A soldier wearing the Army’s Integrated Visual Augmentation System (IVAS) goggle system during the second of four Soldier Touch Points in the 24-month IVAS development schedule

The system’s current capabilities include, according to the Army statement, “a color see-through digital display that makes it possible for the user to access information without taking his eye off the battlefield; thermal and low-light sensors that make it possible to see in the dark, literally; rapid target acquisition and aided target identification; augmented reality and artificial intelligence.”
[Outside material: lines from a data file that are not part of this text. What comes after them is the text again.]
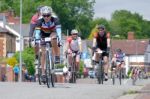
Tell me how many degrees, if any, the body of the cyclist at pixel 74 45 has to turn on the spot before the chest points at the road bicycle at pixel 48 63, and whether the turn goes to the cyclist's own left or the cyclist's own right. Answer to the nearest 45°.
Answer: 0° — they already face it

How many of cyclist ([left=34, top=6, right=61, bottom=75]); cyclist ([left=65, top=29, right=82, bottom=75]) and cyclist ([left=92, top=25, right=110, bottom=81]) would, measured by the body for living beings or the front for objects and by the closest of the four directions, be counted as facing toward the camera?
3

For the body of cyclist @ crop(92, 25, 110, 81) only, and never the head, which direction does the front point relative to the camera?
toward the camera

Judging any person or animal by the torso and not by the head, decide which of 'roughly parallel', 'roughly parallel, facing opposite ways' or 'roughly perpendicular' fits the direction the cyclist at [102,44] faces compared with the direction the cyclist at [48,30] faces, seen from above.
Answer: roughly parallel

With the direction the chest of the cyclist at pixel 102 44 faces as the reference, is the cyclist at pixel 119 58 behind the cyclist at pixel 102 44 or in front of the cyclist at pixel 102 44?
behind

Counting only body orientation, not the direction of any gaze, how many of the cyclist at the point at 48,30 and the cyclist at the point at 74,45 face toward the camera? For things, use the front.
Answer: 2

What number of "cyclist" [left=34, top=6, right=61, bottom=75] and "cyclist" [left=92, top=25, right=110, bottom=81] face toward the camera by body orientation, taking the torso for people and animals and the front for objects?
2

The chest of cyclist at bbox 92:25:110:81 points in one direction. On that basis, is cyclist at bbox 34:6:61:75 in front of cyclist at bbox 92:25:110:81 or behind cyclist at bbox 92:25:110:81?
in front

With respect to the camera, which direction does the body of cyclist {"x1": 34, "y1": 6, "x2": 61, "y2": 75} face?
toward the camera

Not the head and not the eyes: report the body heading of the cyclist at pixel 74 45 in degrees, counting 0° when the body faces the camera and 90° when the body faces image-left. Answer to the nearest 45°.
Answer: approximately 0°
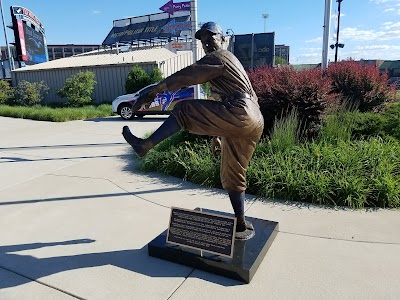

According to Business Insider, which recently tested the new system during a technology demonstration at Fort Pickett, the heads-up display overlays a three-dimensional map of the battlefield over a soldier’s line of sight, automatically adjusting to compensate for obstructions like smoke or unpredictable changes in lighting — while identifying foreign objects in a warfighter’s path.

“When terms like ‘situational awareness’ get thrown around time after time, it’s easy to lose sight of what it really means,” Maj. Brad Winn, IVAS lead for the Pentagon’s Soldier Lethality Cross Functional Team, said in the Army statement.

“In this case, one of the greatest capabilities of IVAS is Aided Target Recognition, a feature that gives users the ability to quickly identify anything or anyone in sight.”

It’s not just infantry soldiers getting a taste of the IVAS: Jane’s reports that senior Pentagon leaders, including Army Vice Chief of Staff Gen. Joseph Martin and James McPherson, who is performing the duties of Under Secretary of the Army, rolled up at Fort Pickett for a hands-on test of the IVAS in conjunction with the service’s new Family of Weapon Sights – Individual (FWS-I) that wirelessly connects to a soldier’s night vision goggles.

“Service leaders headed through the woods and into a building on a mission to test out the IVAS HUD’s ability to recognize and register faces, pull up maps, and translate foreign characters,”Janes reports. “Leaders also demoed the integration of the [FWS-I] … into the IVAS HUD when they faced ‘enemy combatants.'”

There are two more STPs ahead for soldiers to test the IVAS, according to the Army, one in the summer of 2020 and the last sometime in 2021.